Helmut Nießer (CSU) brachte sogleich polemische Schärfe in die Debatte, an der sich nahezu der gesamte Stadtrat beteiligte. Die von Voit genannten Zahlen in den Kommunen seien „geschönt“. In Fürstenfeldbruck habe der Livestream noch gar nicht begonnen, in Neuburg habe man lediglich einen Durchschnitt von 62 Zuschauern. Lediglich die 800 für Pfaffenhofen sein korrekt, aber auch nicht mit Baiersdorf vergleichbar, denn alle genannten Städte hätten Einwohnerzahlen von deutlich über 20.000, während Baiersdorf gerade mal 8000 Einwohner zähle. Überdies sei ihm das zu teuer, angesichts der Notwendigkeit der Stadt, sparsam zu wirtschaften. Nießers Ausführungen seien „polemisch“ befand Philipp Glaser (Junge Liste), Alexander Rolle (Die Grünen) hielt sie gar für „unverschämt“. Sophie Ries (SPD) führte ins Feld, dass der Livestream auch eine Chance sei, jungen Leuten Kommunalpolitik näher zu bringen, die sich eben nicht den ganzen Abend in eine Sitzung begeben wollen. Und Sarah Grasser (Die Grünen) warb dafür, für mehr Transparenz der Kommunalpolitik zu sorgen.

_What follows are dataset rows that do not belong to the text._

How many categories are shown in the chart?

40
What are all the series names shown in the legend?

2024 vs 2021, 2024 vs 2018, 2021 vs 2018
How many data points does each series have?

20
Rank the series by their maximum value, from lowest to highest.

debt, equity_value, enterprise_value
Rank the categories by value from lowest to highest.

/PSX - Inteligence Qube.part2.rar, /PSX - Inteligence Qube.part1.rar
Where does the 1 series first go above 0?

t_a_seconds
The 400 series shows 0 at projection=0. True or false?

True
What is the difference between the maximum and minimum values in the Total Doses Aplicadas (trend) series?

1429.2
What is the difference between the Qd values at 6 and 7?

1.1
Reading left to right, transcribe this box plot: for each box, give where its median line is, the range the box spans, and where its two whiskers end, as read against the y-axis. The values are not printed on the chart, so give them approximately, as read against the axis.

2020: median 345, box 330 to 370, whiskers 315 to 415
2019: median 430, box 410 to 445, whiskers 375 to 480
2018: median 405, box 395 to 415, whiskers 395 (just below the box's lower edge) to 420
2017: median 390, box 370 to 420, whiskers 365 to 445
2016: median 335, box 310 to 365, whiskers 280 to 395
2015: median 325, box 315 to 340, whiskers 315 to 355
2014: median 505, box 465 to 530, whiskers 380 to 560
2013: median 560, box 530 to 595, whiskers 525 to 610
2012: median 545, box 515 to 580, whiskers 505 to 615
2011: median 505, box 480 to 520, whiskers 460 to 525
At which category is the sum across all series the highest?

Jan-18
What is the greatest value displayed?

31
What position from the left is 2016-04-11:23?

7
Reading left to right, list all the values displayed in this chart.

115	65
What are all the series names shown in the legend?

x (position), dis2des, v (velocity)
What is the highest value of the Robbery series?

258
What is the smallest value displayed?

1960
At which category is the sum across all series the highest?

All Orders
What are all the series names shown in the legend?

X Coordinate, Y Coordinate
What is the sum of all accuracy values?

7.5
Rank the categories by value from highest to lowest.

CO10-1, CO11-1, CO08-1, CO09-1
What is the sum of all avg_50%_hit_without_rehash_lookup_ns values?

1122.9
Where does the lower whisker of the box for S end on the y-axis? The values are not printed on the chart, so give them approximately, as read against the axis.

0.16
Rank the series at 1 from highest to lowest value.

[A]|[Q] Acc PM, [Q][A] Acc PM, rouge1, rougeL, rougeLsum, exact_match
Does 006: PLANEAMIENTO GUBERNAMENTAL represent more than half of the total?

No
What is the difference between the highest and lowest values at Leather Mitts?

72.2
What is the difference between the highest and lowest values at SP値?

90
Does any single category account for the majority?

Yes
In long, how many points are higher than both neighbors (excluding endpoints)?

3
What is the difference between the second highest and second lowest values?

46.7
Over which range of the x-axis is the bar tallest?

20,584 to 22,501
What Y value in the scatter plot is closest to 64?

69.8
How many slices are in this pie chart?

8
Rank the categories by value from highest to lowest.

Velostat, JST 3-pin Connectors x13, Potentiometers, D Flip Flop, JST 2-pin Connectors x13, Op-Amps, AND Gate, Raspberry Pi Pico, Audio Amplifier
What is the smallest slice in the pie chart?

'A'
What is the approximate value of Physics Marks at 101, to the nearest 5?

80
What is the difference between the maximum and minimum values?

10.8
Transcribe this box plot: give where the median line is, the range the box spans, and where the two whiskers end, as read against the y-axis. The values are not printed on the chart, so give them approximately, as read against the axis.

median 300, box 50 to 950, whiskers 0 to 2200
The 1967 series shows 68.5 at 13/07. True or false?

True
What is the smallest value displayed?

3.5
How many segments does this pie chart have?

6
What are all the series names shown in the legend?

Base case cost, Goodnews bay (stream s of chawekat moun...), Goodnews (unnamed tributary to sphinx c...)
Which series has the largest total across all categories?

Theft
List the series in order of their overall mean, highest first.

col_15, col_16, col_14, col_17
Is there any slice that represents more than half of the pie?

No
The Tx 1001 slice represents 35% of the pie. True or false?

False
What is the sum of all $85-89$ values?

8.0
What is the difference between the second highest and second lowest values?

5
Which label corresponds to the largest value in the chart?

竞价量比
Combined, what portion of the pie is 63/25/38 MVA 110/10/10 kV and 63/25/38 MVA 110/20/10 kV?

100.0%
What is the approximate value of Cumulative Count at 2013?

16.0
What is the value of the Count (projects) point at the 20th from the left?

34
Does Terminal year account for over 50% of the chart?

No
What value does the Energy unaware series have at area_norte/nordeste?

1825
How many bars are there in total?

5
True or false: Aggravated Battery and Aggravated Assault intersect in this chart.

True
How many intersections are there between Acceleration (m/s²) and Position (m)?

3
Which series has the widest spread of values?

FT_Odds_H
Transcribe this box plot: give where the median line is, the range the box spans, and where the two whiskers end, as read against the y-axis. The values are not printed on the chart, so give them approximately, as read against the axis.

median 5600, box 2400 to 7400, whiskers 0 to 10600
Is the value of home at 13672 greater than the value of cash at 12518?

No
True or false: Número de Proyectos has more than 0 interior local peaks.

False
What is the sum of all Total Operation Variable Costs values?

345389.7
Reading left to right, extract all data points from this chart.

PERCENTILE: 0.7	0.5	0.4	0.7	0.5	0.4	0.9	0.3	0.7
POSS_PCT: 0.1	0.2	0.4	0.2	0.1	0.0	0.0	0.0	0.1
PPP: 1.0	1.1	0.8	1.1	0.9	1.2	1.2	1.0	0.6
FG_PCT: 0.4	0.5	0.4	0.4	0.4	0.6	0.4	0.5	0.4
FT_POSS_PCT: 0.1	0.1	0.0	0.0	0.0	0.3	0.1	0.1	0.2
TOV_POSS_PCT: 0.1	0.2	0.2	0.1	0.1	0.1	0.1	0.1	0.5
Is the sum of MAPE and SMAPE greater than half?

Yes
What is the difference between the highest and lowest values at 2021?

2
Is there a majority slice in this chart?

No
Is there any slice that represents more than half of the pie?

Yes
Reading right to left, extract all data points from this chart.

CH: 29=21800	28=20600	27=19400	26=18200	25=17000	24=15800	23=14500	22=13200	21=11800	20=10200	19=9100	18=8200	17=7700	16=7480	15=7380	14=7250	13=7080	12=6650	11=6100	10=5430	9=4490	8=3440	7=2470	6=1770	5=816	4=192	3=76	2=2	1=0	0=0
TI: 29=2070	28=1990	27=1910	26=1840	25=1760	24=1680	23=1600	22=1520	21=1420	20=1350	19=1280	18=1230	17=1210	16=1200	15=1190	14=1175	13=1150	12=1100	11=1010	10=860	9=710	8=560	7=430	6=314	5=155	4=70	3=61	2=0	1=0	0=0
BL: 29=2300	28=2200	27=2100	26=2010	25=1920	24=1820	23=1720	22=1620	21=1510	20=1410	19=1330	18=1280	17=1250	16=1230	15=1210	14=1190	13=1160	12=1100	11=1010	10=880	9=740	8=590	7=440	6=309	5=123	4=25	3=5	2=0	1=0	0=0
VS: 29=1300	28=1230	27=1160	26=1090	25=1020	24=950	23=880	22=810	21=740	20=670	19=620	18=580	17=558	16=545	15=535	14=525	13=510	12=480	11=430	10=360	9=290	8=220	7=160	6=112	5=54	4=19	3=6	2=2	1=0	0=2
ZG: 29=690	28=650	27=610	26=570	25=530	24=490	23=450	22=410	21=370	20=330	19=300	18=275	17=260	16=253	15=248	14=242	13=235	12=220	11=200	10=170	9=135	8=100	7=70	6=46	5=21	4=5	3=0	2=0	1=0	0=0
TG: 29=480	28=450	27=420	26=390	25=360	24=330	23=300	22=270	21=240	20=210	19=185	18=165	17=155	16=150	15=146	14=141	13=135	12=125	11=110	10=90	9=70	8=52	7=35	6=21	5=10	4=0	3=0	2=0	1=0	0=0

Kommunizieren statt beobachtet werden

Jürgen Maiß (FWG) sah dagegen die Live-Übertragung der Sitzungen kritisch. In Baiersdorf sei es möglich, relativ schnell zu den Sitzungen zu kommen. Er würde außerdem lieber mit Bürgern reden, als nur von ihnen beobachtet zu werden. Die sozialen Medien hätten eher zur Vereinzelung geführt. Schließlich wolle er auch die Entscheidungshoheit behalten, was von seiner Person öffentlich werde. Matthias Götz (SPD) gab sich überzeugt: „Die Live-Übertragung von Stadtratssitzungen wird kommen, offen ist nur wann.“ Vielen Bürgern seien demokratische Prozesse und die demokratische Streitkultur fremd. Hier könnte ein Livestream aufklärend wirken, sagte er. Seiner Meinung nach „wäre es einen Versuch wert“.

Neue Qualität der Öffentlichkeit

Jan Voit (FWG) warf ein, dass ein Livestream eine neue Qualität der Öffentlichkeit der Stadtratsentscheidungen mit sich brächte. Bisher veröffentlicht die Stadt im Netz nur Ergebnisprotokolle der Sitzungen, keine Wortbeiträge der Ratsmitglieder. Thomas Voit warb dafür, den Versuch zu wagen. Dreimal Livestream würde in Baiersdorf für je 900 Euro zu haben sein. Wenn das nicht ankomme, könne man danach das Projekt ja beerdigen. Die Mehrheit mochte diesem Wunsch nicht folgen. Der Antrag wurde mit einem Stimmenpatt von zehn zu zehn abgelehnt.